Prompt. For this exercise, reproduce the entries below exactly, but only from the line containing "# Dock Guest" through the line containing "pyautogui.moveTo(353, 79); pyautogui.dragTo(388, 26)", both included.

Data supplied.
────────────────

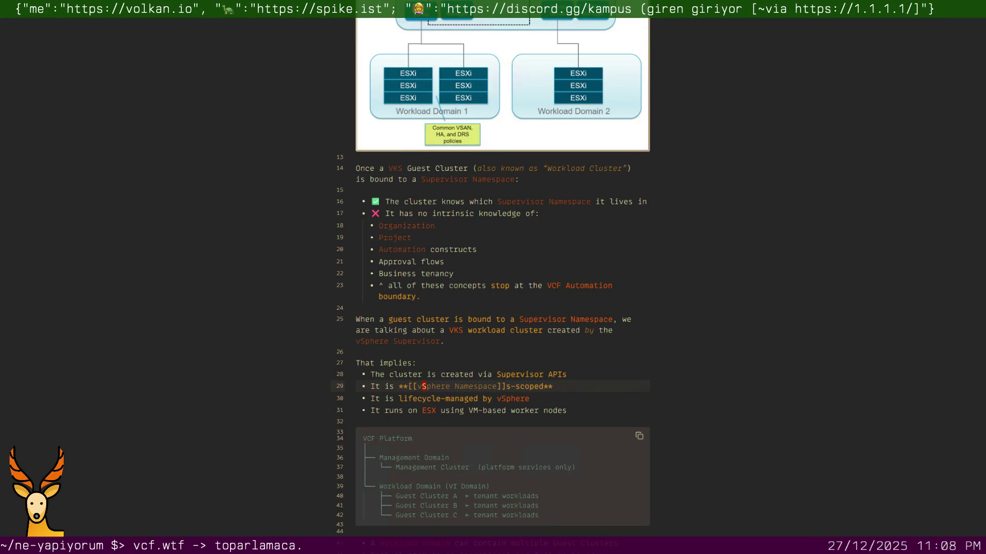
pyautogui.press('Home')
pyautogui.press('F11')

────────────────

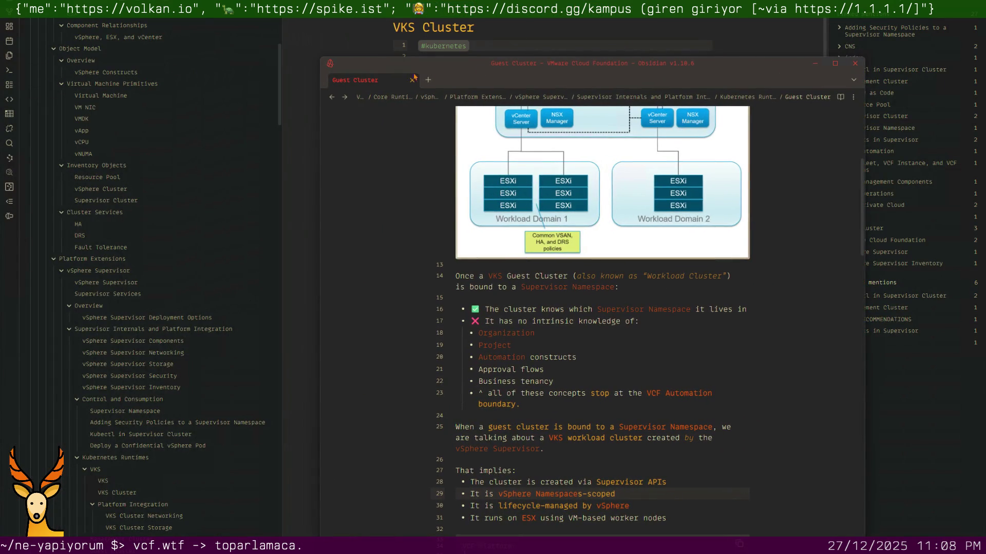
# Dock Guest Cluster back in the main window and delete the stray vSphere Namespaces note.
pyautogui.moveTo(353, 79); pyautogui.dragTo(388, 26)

────────────────

Problem solution.
# Dock Guest Cluster back in the main window and delete the stray vSphere Namespaces note.
pyautogui.moveTo(353, 79); pyautogui.dragTo(388, 26)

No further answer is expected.